I must say, if it works the way I think it works (pay for the $1 per mile difference between your car and the loaner, and then extra for features that the loaner has that your car doesn't), the ability to swap out a car for a loaner would be an insane upsell for me, and probably a lot of people.
Tesla should elaborate on this more. (This time a calculator is totally called for!)
If this can become a more formal program (which I admit would work better in WA than in CA, since we don't have EV sales tax), I would never dream of doing anything
other than ticking on every option out there when I designed my car.
Reason is then I can finance e.g. $110k for a P85, and then every year just pay in the mileage difference (let's say $10k cash to cover 12'500k miles vs. loaner 2'500 miles) and have a perpetual new car for life. Maybe a few thousand here and there more due to newer features that come online - but worth it.
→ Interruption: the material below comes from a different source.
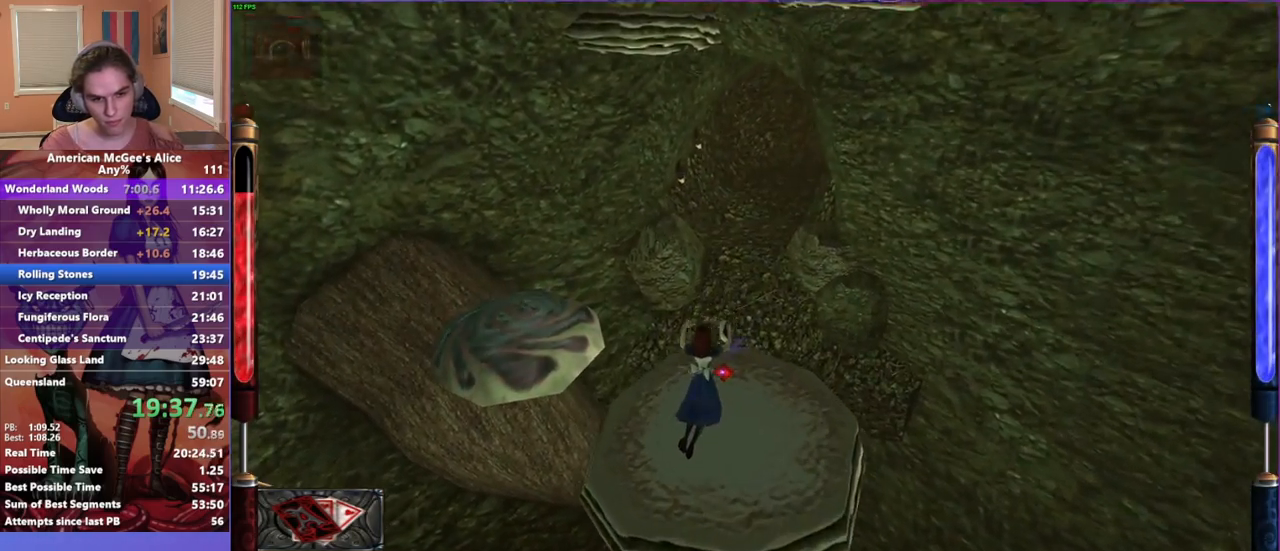
{"keys": ["a", "w"], "mouse": [], "events": [[250, "space", "down"], [333, "space", "up"]]}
On the other hand, had I started off with a non-loaded 60kWh, parting with $40k cash to do the first trade-up would require some thought.
So I think if Tesla can formalize this and help with regulatory hurdles (registration, taxes etc.), this is going to significantly push sales figures on the high-end P85 side over the other models.
*EDIT* My math was off. I forgot about depreciation. Knew something was too good to be true. So a perpetual new car would cost you ~$22k per year - not $10k per year. Well, I wonder what would happen if you trade in once every 29 days...
Ahh well, but it's still to know that you have some way to get hold of the latest must-have features (e.g. the situation P85 owners are in now that there's a P85+). But I wouldn't do it yearly just for the new car smell.